I didn’t write about 10 or so geeky things I COULD’VE gone hundreds of pages on. Things I’m ABYSMALLY geeky about.



I wrote about 80’s one-ish-hit wonders Spandau Ballet.



I can’t answer that. But I knew I wanted to write some retro rock geek shit. I just didn’t wanna go, say, the Duran Duran route.


The way I see it, Duran Duran would be simple to write fan fiction about. Hell, take the video for “Hungry Like The Wolf” for example:


You could go 1500 pages on why Simon LeBon’s hair changes from chestnut to blonde in that thing alone. In other words, it writes itself.

What this really comes down to is that Duran Duran always seemed like winners to me.

• Perfectly coiffed bedhead
• Devilish good looks
• Shitloads of top 10 hits
• Apparel straight from the highest priced rack at Chess King

I didn’t wanna write about winners. Winners are boring.

I wanted to write about losers, who wreaked havoc on the ones who slighted them.


And as it turns out, I’d already been goofing around with a hashtag I’d used as a writing exercise:


You know, just something to keep the gears turning while working on other stuff, like a sci-fi novel, plays & what-have-you.


And as it went on, I started to figure out where I wanted to go with it, should I decide to do more.


That’s how “We Are Spandau” was born.


I re-imagined them as homicidal supervillains, who used their riches to invest in high-tech weaponry to kill off their competition. 

And it went a little something *ahem* like this:image




So, that’s about it.




This thing may be my next writing project. Still not sure how I’d push it out into the world. A couple of suggestions came my way about making it a comic book or a cartoon. Who knows? We’ll see.

On one hand, I regret that I pumped myself up, thinking I had a chance of winning or even being one of the runners-up, considering the pedigrees of people I was up against.* 

But on the other, at least I got a chance to entertain some people with something I wrote. Even a few who got all the references, including Cy Curnin.**

And I guess that’s more than most people can say.*** 

* I didn’t win. Didn’t even make it in the top 3.**

** Lead singer of The Fixx.

*** Read the ones who did win & decide for yourself if “We Are Spandau” not making the cut was a good or bad thing (runners-up are in the “Related Links” bar)

D A Y  1 3 0 7

I like to think I’ve got a firm grasp on some fairly obscure rock shit. But I regret that I’ve NEVER heard of Frankie Valli & The Four Seasons’ “concept album” until today.

Yeah. THAT Frankie Valli & The Four Seasons. The massively square, falsetto acrobats who had saccharine-sweet, cheesy hits like “Sherry,” “Big Girls Don’t Cry” & “Walk Like A Man.”

While most bands were emulating The Beatles in the 60’s, FV&4S stuck to their guns, constantly churning out a sound that was quickly falling out of favor with most of the American record-buying public.

Then 1969 happened.

They released “The Genuine Imitation Life Gazette,” their own version of “Sgt.

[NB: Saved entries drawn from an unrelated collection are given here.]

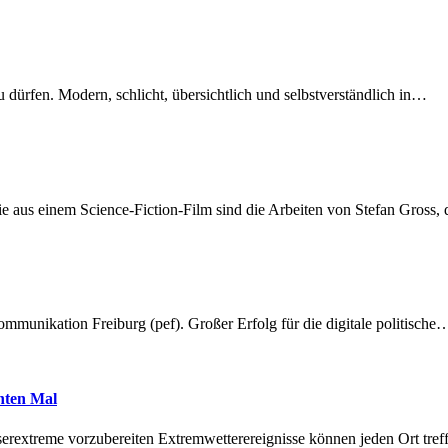
dürfen. Modern, schlicht, übersichtlich und selbstverständlich in…
 aus einem Science-Fiction-Film sind die Arbeiten von Stefan Gross,
munikation Freiburg (pef). Großer Erfolg für die digitale politische
hnten Mal
erextreme vorzubereiten Extremwetterereignisse können jeden Ort tr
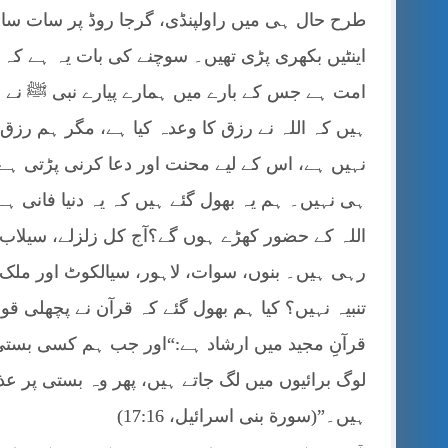
طرح حال ہی میں راولپنڈی، گرجا روڈ پر سات سالہ
اینٹیں بکھری پڑی تھیں۔ سوچنے کی بات یہ ہے ک
امت ہے جس کے بارے میں ہمارے پیارے نبی ﷺ نے
ہیں کہ اللہ نے رزق کا وعدہ کیا ہے، مگر ہم رزق
نہیں ہے، اس کے لیے محنت اور دعا کرنی پڑتی ہ
ہی نہیں۔ ہم یہ بھول گئے ہیں کہ یہ دنیا فانی
اللہ کے حضور کھڑے ہوں گے؟آج کل زلزلے، سیلاب، 
رہی ہیں۔ بنوں، سوات، لاہور، سیالکوٹ اور ملک 
تنبیہ نہیں؟ کیا ہم بھول گئے کہ قرآن نے پچھلی ق
قرآنِ مجید میں ارشاد ہے:“اور جب ہم کسی بستی 
لوگ برائیوں میں لگ جاتے ہیں، پھر وہ بستی پر عذا
ہیں۔”(سورة بنی اسرائیل، 17:16)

Pepper’s” or “Pet Sounds.” And it supposedly confused the living SHIT out of Four Seasons fans. When you listen to it, it’s obvious to hear why.

But now that I’m listening to it, I’m spellbound. Hate to admit it, but it’s fucking beautiful. Sure, it still seems as behind the times as FV&4S ever were. It’s fairly innocuous by 1969 standards.

And when it comes down to it, I’ve never given FV&4S much thought. They just seemed like pablum to me. But THIS?


There are some harmonies that give The Beach Boys a run for their money. Other parts aren’t as trippy as The Beatles, but there are some admirable attempts at psychedelica for sure.

Also, I’ll admit that I’ve never seen the musical “Jersey Boys” (& probably won’t see the Clint Eastwood adaptation), but I regret that there’s probably no trace of this phase of their career in it. 

Hell, this album alone seems like it would kind of kill with all the Broadway musical lovers.

Or maybe not. Maybe I’m just wanting what I want. Which usually winds up being horrible in reality.